# Last Snapper Day Dive



## sealark (Sep 27, 2007)

Went out early the 4th. Made one Dive A 9 minute dive got my 2 fish linit. Check it out. 
https://youtu.be/mByNyxrx0dw


----------



## Ocean Master (May 20, 2008)

Very nice Ron. Slow easy breathing...


----------



## sealark (Sep 27, 2007)

That's the only place I'm completly at rest, my head below the water.


----------



## ghost95 (May 4, 2009)

Man, there are some good tricks in that video if people pay attention.

What was that you were diving on if you don't mind me asking? Dutch Banks?

Sent from my SGH-M919 using Tapatalk


----------



## sealark (Sep 27, 2007)

I don't mind you asking, The Gulf off Pensacola.


----------



## Emerald Ghost (Mar 11, 2008)

There is a lot of espearience shown in that video.

Very nice work SeaLark.


----------



## Cajun Spearit (Jun 3, 2011)

Sealark is one of the most experienced Spearos on this board. Not many divers can pull off successful solo diving for as long as he has. I learned a few things watching this...keeping your eyes on the boat while swimming to the anchor line...very smart. Constant awareness of the anchor in snot green water while shooting fish...very tough to do. Kudos.


----------



## sealark (Sep 27, 2007)

Thanks spearit. Guess I got you fooled. I'm wearing out, Getting my left knee replaced tuesday. Hopefully back in action by snapper opening day.


----------



## Cajun Spearit (Jun 3, 2011)

sealark said:


> Thanks spearit. Guess I got you fooled. I'm wearing out, Getting my left knee replaced tuesday. Hopefully back in action by snapper opening day.


I have no doubt you will be back to it in time!!


----------



## captken (Feb 24, 2008)

*Question??*

It looked like you pulled the bands back part way then shifted the gun to pull the band all the way back. Does the spear have an extra notch? 

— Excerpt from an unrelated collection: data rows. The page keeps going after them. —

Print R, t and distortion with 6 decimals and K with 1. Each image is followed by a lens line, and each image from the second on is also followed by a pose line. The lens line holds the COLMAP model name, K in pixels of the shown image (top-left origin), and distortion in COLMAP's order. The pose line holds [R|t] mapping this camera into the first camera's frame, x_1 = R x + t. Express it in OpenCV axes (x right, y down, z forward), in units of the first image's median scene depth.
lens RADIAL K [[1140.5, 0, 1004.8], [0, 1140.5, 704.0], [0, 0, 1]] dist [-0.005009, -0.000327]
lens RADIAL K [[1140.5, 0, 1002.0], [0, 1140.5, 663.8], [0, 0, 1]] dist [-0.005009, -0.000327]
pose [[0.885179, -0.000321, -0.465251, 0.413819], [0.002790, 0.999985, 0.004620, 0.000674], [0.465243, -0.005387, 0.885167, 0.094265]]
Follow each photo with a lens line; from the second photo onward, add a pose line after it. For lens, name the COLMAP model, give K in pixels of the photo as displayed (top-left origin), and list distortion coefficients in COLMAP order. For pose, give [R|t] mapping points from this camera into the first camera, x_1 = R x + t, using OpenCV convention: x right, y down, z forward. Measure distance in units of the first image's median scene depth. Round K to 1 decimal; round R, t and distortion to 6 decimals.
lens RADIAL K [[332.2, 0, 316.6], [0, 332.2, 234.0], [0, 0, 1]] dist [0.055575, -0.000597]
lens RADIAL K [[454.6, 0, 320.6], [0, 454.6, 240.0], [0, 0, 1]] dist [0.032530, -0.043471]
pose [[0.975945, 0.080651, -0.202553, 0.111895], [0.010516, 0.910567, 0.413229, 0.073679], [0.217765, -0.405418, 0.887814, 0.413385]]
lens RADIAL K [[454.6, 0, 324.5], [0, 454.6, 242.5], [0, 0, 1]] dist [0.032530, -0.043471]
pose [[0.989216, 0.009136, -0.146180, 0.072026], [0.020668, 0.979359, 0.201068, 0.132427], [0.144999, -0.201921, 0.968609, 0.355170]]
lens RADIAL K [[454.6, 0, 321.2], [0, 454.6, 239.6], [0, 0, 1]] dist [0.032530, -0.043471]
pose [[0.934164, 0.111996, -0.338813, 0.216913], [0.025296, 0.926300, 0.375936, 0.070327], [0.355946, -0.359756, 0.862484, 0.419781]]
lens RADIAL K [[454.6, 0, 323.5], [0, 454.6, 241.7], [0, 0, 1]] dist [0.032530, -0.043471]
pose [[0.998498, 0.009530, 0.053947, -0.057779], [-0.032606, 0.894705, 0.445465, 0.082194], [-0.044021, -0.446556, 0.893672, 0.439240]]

Actually, I haven's speared a fish in years but I still remember how.


----------



## countryjwh (Nov 20, 2007)

what kind of stringer system are you using?


----------



## sealark (Sep 27, 2007)

captken said:


> It looked like you pulled the bands back part way then shifted the gun to pull the band all the way back. Does the spear have an extra notch?
> 
> Actually, I haven's speared a fish in years but I still remember how.


Extra fins on shaft. Relief fin is the first one.


----------



## sealark (Sep 27, 2007)

countryjwh said:


> what kind of stringer system are you using?


One I made, dont like the what I call big Diaper pin type.


----------